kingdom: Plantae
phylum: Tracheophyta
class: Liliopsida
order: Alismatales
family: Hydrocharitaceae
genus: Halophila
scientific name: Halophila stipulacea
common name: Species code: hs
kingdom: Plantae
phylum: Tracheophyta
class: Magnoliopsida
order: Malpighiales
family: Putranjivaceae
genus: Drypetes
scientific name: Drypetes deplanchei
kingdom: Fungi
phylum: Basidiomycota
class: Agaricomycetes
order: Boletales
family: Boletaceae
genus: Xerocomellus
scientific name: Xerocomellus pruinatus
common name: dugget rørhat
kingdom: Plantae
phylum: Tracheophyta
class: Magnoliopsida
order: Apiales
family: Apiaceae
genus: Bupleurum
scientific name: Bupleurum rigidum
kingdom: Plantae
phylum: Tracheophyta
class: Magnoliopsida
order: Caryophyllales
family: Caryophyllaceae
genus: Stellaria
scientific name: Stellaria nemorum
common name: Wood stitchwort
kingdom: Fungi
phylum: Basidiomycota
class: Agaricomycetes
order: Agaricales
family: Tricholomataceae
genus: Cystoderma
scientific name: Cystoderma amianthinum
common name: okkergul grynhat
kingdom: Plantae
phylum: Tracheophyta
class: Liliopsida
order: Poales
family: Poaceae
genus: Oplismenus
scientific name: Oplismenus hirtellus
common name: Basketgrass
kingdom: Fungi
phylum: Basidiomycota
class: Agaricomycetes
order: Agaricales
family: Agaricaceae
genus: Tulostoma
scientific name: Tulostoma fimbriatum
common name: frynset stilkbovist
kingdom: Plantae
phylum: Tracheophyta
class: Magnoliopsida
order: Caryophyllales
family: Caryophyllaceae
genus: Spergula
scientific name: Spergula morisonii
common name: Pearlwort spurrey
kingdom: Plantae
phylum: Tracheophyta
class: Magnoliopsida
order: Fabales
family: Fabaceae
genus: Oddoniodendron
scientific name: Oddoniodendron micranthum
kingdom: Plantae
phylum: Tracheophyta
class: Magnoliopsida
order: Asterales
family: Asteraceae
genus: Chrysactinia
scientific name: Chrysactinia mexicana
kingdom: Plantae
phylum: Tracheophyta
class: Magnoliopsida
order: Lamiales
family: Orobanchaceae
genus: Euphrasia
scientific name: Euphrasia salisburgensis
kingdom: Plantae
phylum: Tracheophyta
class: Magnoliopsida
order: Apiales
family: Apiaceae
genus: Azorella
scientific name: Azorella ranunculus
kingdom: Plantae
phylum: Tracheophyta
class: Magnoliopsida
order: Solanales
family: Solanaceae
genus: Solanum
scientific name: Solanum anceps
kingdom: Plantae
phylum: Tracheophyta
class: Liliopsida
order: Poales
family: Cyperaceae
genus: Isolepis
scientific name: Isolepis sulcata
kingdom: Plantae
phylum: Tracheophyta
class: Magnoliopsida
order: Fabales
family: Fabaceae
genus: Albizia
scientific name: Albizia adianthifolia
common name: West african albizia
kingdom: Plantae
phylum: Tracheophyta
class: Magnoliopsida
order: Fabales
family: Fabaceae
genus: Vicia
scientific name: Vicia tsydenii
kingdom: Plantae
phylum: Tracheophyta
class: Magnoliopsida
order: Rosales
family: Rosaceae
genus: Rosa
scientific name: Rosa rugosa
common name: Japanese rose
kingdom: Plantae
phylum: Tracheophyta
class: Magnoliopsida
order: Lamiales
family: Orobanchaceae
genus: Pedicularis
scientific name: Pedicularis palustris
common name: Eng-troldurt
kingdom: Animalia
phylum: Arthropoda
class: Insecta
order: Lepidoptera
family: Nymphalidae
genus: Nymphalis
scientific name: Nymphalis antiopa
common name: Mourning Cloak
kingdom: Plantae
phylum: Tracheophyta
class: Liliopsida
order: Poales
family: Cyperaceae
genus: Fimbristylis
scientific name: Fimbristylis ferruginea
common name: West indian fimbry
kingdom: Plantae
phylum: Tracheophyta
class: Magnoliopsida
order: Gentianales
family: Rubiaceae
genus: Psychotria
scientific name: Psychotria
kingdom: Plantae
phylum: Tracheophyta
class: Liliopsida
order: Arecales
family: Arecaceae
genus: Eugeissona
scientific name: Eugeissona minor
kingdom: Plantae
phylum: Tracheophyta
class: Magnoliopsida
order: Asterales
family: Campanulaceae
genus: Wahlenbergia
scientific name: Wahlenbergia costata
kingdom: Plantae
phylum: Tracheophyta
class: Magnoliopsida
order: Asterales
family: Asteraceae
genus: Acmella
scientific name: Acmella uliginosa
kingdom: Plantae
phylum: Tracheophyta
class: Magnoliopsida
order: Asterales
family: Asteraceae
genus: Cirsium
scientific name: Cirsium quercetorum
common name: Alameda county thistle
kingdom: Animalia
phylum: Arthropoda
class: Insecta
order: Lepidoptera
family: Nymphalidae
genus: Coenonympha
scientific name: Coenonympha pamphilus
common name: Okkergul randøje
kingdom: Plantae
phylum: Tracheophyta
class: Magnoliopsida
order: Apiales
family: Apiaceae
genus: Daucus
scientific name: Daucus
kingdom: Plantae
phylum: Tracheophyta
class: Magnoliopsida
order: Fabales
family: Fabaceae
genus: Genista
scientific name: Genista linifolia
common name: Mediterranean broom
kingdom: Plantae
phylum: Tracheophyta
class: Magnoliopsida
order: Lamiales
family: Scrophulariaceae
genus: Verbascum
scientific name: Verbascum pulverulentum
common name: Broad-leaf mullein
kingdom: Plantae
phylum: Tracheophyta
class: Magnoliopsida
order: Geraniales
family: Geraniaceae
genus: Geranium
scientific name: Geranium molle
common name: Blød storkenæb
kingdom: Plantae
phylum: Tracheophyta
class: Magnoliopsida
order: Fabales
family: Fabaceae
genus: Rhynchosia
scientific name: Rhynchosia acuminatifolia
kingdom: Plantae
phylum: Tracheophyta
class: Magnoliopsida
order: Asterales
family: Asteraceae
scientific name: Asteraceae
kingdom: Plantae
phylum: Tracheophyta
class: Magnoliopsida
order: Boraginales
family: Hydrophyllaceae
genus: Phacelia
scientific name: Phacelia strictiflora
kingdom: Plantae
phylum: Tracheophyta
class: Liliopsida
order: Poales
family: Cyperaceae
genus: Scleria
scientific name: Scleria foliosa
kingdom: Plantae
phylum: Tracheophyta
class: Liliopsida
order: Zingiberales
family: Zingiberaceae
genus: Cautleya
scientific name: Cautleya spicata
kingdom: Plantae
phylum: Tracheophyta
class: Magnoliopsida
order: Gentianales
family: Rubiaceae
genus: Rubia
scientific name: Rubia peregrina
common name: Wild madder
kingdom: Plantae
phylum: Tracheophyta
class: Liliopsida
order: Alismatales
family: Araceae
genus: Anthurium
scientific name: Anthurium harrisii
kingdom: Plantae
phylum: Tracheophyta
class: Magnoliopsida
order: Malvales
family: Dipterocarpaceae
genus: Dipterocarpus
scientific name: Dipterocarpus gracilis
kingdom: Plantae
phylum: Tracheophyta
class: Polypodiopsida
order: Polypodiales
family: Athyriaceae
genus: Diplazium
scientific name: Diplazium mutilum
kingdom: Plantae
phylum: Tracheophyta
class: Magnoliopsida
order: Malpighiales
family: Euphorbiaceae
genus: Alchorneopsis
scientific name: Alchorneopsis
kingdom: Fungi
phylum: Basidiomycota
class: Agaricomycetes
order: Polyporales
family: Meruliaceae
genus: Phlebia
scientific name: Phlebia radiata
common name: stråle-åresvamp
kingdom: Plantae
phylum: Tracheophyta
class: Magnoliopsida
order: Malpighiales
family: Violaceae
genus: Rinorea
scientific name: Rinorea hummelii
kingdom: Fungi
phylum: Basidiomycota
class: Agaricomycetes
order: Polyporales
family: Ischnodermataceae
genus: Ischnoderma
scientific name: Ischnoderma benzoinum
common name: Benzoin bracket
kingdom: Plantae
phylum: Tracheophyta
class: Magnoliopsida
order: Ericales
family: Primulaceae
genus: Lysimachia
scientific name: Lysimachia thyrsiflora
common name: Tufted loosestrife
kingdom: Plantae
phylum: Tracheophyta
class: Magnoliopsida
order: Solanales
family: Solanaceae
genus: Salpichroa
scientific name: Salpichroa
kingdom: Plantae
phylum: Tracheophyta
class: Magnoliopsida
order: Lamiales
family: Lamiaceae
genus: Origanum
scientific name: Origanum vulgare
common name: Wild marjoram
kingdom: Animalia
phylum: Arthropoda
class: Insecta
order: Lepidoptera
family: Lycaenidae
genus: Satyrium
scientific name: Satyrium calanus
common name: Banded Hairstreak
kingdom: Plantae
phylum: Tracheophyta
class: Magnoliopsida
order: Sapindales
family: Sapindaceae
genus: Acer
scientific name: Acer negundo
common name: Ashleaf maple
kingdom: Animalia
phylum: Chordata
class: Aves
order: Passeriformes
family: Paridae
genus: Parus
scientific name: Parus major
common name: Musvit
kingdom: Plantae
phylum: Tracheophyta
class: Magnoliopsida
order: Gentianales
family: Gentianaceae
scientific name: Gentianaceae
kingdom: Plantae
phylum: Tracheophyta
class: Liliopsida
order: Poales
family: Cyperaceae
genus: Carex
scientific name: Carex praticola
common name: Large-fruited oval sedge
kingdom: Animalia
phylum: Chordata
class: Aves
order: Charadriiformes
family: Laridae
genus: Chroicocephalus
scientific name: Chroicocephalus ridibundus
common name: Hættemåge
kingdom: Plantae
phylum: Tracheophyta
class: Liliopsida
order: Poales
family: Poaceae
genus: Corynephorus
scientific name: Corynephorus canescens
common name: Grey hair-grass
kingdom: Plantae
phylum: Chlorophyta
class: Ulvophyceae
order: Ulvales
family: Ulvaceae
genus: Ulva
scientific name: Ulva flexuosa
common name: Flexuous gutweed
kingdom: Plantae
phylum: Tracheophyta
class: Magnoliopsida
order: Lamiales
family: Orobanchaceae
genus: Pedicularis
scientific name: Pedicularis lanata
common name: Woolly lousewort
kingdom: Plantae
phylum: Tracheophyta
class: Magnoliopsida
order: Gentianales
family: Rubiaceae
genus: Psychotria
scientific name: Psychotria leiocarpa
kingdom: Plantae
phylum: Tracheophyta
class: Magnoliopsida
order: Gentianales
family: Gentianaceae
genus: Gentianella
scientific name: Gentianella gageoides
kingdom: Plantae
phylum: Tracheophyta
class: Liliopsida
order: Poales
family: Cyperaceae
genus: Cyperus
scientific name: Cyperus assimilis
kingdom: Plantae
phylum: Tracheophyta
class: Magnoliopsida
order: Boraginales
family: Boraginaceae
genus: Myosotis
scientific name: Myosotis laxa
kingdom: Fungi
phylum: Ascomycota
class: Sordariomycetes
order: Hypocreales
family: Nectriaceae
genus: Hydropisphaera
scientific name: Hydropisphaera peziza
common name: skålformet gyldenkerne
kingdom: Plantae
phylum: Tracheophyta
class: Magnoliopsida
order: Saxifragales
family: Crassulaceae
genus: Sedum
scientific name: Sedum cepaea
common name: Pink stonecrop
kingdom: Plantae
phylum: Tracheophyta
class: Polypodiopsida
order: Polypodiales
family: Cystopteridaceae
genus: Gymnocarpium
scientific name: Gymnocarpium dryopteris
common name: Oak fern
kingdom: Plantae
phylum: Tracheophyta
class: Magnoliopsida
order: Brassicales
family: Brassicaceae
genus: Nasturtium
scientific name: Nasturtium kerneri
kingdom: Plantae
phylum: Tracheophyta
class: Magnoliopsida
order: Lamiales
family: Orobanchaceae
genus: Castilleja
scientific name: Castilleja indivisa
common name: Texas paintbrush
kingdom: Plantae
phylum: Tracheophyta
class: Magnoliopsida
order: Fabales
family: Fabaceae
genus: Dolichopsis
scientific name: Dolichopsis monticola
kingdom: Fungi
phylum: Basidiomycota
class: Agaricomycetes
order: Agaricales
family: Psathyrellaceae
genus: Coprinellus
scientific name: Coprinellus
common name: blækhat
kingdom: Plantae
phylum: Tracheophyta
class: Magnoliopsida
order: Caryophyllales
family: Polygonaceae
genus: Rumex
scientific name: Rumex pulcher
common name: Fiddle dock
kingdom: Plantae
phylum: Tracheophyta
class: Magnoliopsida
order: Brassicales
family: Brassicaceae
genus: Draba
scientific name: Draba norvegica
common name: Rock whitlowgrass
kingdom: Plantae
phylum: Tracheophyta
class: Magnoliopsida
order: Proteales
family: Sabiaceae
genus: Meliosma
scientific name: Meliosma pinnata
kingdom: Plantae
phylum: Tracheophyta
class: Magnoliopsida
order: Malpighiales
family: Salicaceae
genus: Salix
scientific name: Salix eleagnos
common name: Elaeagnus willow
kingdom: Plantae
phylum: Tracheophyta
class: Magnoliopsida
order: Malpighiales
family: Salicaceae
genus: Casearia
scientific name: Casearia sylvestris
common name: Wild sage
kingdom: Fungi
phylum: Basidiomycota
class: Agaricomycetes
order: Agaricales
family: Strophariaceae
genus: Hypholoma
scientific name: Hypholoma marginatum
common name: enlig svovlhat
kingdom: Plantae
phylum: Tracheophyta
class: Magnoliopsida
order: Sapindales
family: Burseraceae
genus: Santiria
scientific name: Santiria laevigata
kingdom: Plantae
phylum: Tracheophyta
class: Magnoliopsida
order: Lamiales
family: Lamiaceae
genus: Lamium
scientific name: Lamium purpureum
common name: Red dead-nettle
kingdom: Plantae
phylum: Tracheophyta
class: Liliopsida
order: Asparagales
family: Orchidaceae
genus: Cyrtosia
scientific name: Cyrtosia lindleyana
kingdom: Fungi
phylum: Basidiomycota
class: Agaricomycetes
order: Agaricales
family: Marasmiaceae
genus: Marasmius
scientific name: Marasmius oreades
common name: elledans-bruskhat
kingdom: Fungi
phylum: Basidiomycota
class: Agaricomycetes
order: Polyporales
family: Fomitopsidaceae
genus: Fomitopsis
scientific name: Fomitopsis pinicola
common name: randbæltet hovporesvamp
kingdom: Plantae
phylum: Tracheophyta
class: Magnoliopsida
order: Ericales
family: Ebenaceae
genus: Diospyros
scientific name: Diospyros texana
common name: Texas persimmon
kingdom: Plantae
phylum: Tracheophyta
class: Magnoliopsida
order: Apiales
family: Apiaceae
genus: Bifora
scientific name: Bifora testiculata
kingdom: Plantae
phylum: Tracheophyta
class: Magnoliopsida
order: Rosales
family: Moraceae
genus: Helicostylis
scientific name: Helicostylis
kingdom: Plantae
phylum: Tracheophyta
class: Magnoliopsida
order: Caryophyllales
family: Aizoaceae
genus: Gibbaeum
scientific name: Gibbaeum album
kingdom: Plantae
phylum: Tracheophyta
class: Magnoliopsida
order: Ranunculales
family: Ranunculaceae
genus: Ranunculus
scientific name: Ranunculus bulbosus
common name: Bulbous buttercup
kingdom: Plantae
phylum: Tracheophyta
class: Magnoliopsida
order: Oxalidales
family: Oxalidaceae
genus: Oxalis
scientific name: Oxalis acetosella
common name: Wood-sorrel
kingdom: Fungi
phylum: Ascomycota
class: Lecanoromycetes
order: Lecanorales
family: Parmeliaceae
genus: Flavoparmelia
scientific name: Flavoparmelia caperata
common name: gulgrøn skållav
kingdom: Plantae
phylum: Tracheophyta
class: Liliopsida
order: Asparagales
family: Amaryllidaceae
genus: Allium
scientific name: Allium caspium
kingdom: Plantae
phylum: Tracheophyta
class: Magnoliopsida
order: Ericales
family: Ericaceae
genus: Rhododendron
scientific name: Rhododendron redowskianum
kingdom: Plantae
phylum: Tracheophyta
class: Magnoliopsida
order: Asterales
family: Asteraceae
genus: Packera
※
Short problem >> Begin at the line that contains "common name: Texas persimmon" and stop after the final line of the data. Rewrite these lines, changing "common name" to "vernacular name" wherever it occurs and leaving everything else intact.

Problem solution >>
vernacular name: Texas persimmon
kingdom: Plantae
phylum: Tracheophyta
class: Magnoliopsida
order: Apiales
family: Apiaceae
genus: Bifora
scientific name: Bifora testiculata
kingdom: Plantae
phylum: Tracheophyta
class: Magnoliopsida
order: Rosales
family: Moraceae
genus: Helicostylis
scientific name: Helicostylis
kingdom: Plantae
phylum: Tracheophyta
class: Magnoliopsida
order: Caryophyllales
family: Aizoaceae
genus: Gibbaeum
scientific name: Gibbaeum album
kingdom: Plantae
phylum: Tracheophyta
class: Magnoliopsida
order: Ranunculales
family: Ranunculaceae
genus: Ranunculus
scientific name: Ranunculus bulbosus
vernacular name: Bulbous buttercup
kingdom: Plantae
phylum: Tracheophyta
class: Magnoliopsida
order: Oxalidales
family: Oxalidaceae
genus: Oxalis
scientific name: Oxalis acetosella
vernacular name: Wood-sorrel
kingdom: Fungi
phylum: Ascomycota
class: Lecanoromycetes
order: Lecanorales
family: Parmeliaceae
genus: Flavoparmelia
scientific name: Flavoparmelia caperata
vernacular name: gulgrøn skållav
kingdom: Plantae
phylum: Tracheophyta
class: Liliopsida
order: Asparagales
family: Amaryllidaceae
genus: Allium
scientific name: Allium caspium
kingdom: Plantae
phylum: Tracheophyta
class: Magnoliopsida
order: Ericales
family: Ericaceae
genus: Rhododendron
scientific name: Rhododendron redowskianum
kingdom: Plantae
phylum: Tracheophyta
class: Magnoliopsida
order: Asterales
family: Asteraceae
genus: Packera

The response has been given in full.